Der nebengeordnete Anspruch 16 nach Hauptantrag bzw. Hilfsantrag 1 bzw. der nebengeordnete Anspruch 11 (nach Korrektur der Anspruchsnummerierung) nach Hilfsantrag 2 hat den jeweils gleichlautenden Wortlaut:

"Sensor (1), insbesondere für ein Fenster (2) und insbesondere für eine dem Fenster (2) zugeordnete, motorisch arbeitende Verdunkelungsvorrichtung (4), wie einen Rollladen, eine Jalousie oder eine Markise, mit einer Übertragungseinrichtung (5) zur insbesondere drahtlosen Übertragung von Sensorsignalen an die Verdunkelungsvorrichtung (4) oder eine sonstige die Sensorsignale aufnehmende Vorrichtung und mit einer zugeordneten Energieversorgungseinrichtung (6), wobei die Energieversorgungseinrichtung (6) eine Solarzelle (7) oder eine sonstige, Strahlung in elektrische Energie umwandelnde Wandlereinrichtung zur insbesondere ausschließlichen Stromversorgung des Sensors (1) aufweist, dadurch gekennzeichnet, dass elektrische Werte, wie Widerstand, Spannung und/oder Strom, der Solarzelle (7) als zu auf den Sensor (1) treffendem Licht korrespondierende Messsignale auswertbar und/oder als Sensorsignale ausgebbar sind, dass der Sensor (1) eine Steuereinheit (10) aufweist, die insbesondere von der Solarzelle (7) und/oder einem Sensorelement (9) bereitgestellte Messsignale vorzugsweise programmgesteuert weiterverarbeitet, insbesondere auswertet, und die Messsignale und/oder davon abgeleitete Steuersignale als Sensorsignale über die Übertragungseinrichtung (5) ausgibt, und dass die Steuereinheit (10) derart ausgebildet bzw. programmierbar ist, dass bei Energiemangel, insbesondere bei einem Absinken der Spannung eines Energiespeichers (8), ein Öffnungssignal an die zugeordnete Verdunkelungsvorrichtung (4) ausgebbar ist."

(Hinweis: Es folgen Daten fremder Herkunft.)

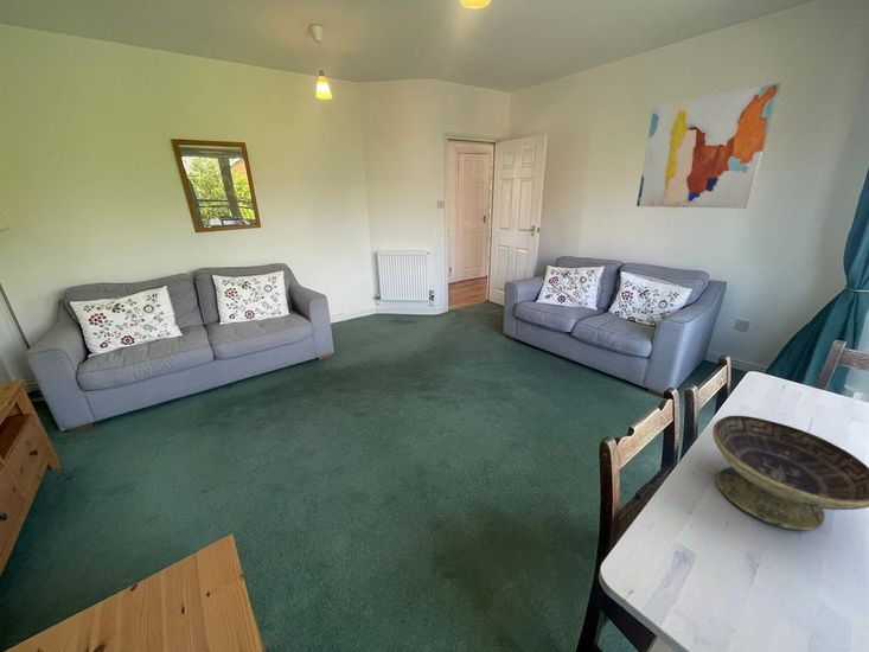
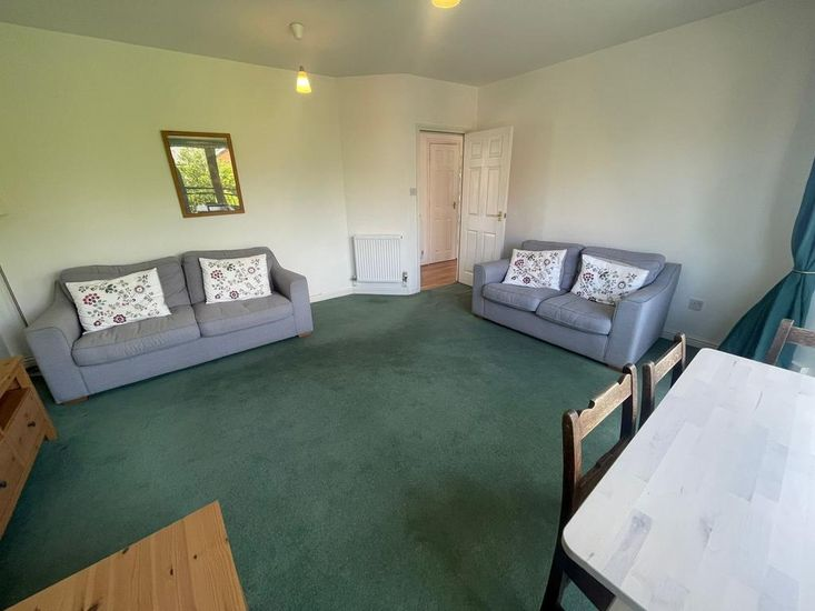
- decorative bowl [711,415,869,531]
- wall art [635,82,782,210]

Der nebengeordnete Anspruch 31 nach Hauptantrag bzw. Hilfsantrag 1 bzw. der nebengeordnete Anspruch 26 (nach Korrektur der Anspruchsnummerierung) nach Hilfsantrag 2 hat den Wortlaut:

"Verdunkelungsanlage mit einer einem Fenster (2) oder einer Tür zugeordneten, motorisch arbeitenden Verdunkelungsvorrichtung (4) und mit einem dem Fenster (2) bzw. der Tür zugeordneten, insbesondere an dessen bzw. deren Scheibe (3) befestigbaren Sensor (1), wobei Steuersignale vom Sensor (1) an die Verdunkelungsvorrichtung (4) zu deren Steuerung übertragbar sind, dadurch gekennzeichnet, dass der Sensor (1) gemäß einem der voranstehenden Ansprüche ausgebildet ist."

Wegen der abhängigen Ansprüche sowie des weiteren Vorbringens der Beteiligten wird auf den Akteninhalt verwiesen.

II.

Die zulässige Beschwerde der Antragstellerin und Beschwerdeführerin ist begründet, denn nach dem Ergebnis der mündlichen Verhandlung liegt der geltend gemachte Löschungsgrund der fehlenden Neuheit bzw. des fehlenden erfinderischen Schritts nach § 15 Abs. 1 Nr. 1 GebrMG im Umfang der verteidigten Schutzansprüche nach Hauptantrag sowie nach den Hilfsanträgen 1 und 2 vor.

1) Nach geltenden Unterlagen betrifft das vorliegende Gebrauchsmuster einen Sensor, insbesondere für ein Fenster und insbesondere für eine dem Fenster zugeordnete, motorisch arbeitende Verdunkelungsvorrichtung, wie einen Rollladen, eine Jalousie oder eine Markise, mit einer Übertragungseinrichtung zur insbesondere drahtlosen Übertragung von Sensorsignalen an die Verdunkelungsvorrichtung oder eine sonstige die Sensorsignale aufnehmende Vorrichtung und mit einer zugeordneten Energieversorgungseinrichtung, wobei die Energieversorgungseinrichtung eine Solarzelle oder eine sonstige, Strahlung in elektrische Energie umwandelnde Wandlereinrichtung zur insbesondere ausschließlichen Stromversorgung des Sensors aufweist (vgl. beispielsweise gleichlautenden Oberbegriff der Schutzansprüche 1 und 16 nach Hauptantrag).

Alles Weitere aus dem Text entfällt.